Explore Program FAQ’s
I love answering your questions, especially about new experiences where I can help provide some insider’s help! These are the questions I’ve received in the past, and maybe are the same ones you have too. Feel free to ask any new ones on the Explore page and I will try to answer them all as quickly as I can 🙂
Living with a Host Family
Are host families required to speak French or not?
Yes. Officially, the host families are not allowed to speak any English for the entire duration of your stay, just as the students aren’t.
Did you find that your host family was patient and interested in your French language?
Yes! I do think that it’s important to remember that being a host family is voluntary, so these families know what they are agreeing to and they WANT to share their language and culture with you! Also, they understand that you are learning the language, so they can better help you grasp new words and build up your confidence. If I didn’t know the word for something, in the residences I could “cheat” and just say it in English and everyone knew what I meant. In my host family, I had to describe the item to them and figure out what the actual word was. It was really helpful for my fluency with those little words you use daily. It was more that just speaking French. I was really living it
Are there more activities for students staying in residence vs. host family?
The Explore activities are offered to everyone, regardless of fluency or where you choose to stay. There weren’t any just for host families and just for residence students, although some host families included their students on family day trips. Some are included in the program free of charge. Others are optional and may have a small cost involved. The optional ones usually take place on weekends, while the included ones are in the evenings during the week (if they are local) or maybe on a Saturday if they are a day trip like going to the zoo or something.
You mentioned meals, do students staying with a host family eat lunch at the cafeteria or bring a lunch?
Breakfast: Host families provided breakfast; I ate croissants, toast, fruit, homemade pastries, coffee/tea, milk/juice. We had eggs and bacon once too. Residence students ate in the cafeteria; I heard they ate baguettes and fruit a lot, but I don’t know what else.
Lunch: We all ate lunch together. There would be a menu and we could choose 5 items off the menu, so usually an entrée, side, drink, dessert and salad. But maybe you needed two drinks, or you wanted to substitute your side for another dessert, etc. There were a lot of options for all dietary restrictions.
Dinner: Host families provided dinner; I ate a lot of yummy, homemade, local foods like tortière. I also helped my host mom cook once which I really enjoyed. Residence students ate once again in the cafeteria.
On Weekends: Host families were in charge of all meals on weekends; if you had a trip or activity that day, they would pack a lunch for you. Residence students were on their own for meals; they were given an allowance of $40 a week and had to cook for themselves.
Did you feel left out because you were away from campus?
Not at all. In my experience, all host families were either given two or more students (one took on four guys!) or they had teenaged/young adult children of their own living at home. I can’t think of anyone who was put with a host family where no one was close to their age. Plus, you will be spending most of your days in class with all of the students and most nights and weekends you will be out with them too. So I didn’t feel left out or on my own at all.
Is it common for host families to host more than one student?
Yes, most host families took on two students. One brave young couple with a newborn took on three girls without any problems and the girls absolutely adored their family. The couple were in their early 20’s, so sometimes the hosts are closer to your own age than to your parent’s age. Another family took on four guys and they also had two teenaged sons of their own! So you aren’t likely to be alone.
Did you find that you were able to see more of the city because you stayed at a host family?

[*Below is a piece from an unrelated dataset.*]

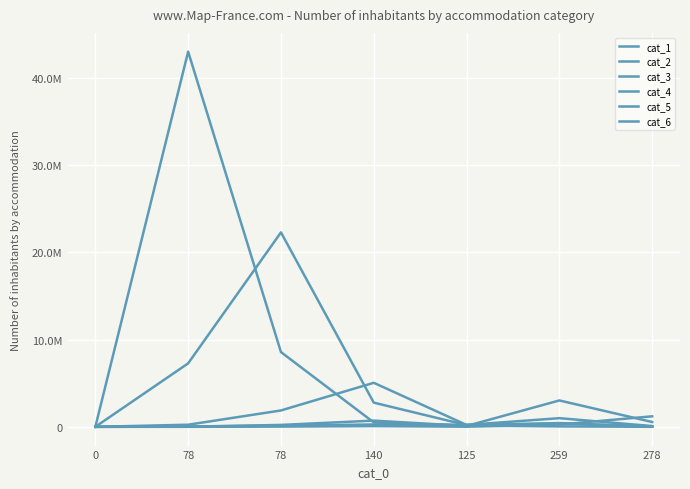

True or false: cat_3 and cat_4 cross at least once.

True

Yes. I feel that having stayed with a host family, I “lived” there, as opposed to being on a “prolonged holiday”. On days or evenings that I had nothing going on, my host mom took us out on activities, like one time we visited her daughter who had a horse farm. So I saw more local life and was actually able to do some things the residence students did not get to do! My host mom was also a great source for local secrets and the “bests” of the city, which I maybe would not have known otherwise. Host families are not in the little university bubble, so you actually do have to mingle with the locals (even if you just say high to the mailman), and you really do feel like this is “your city” too.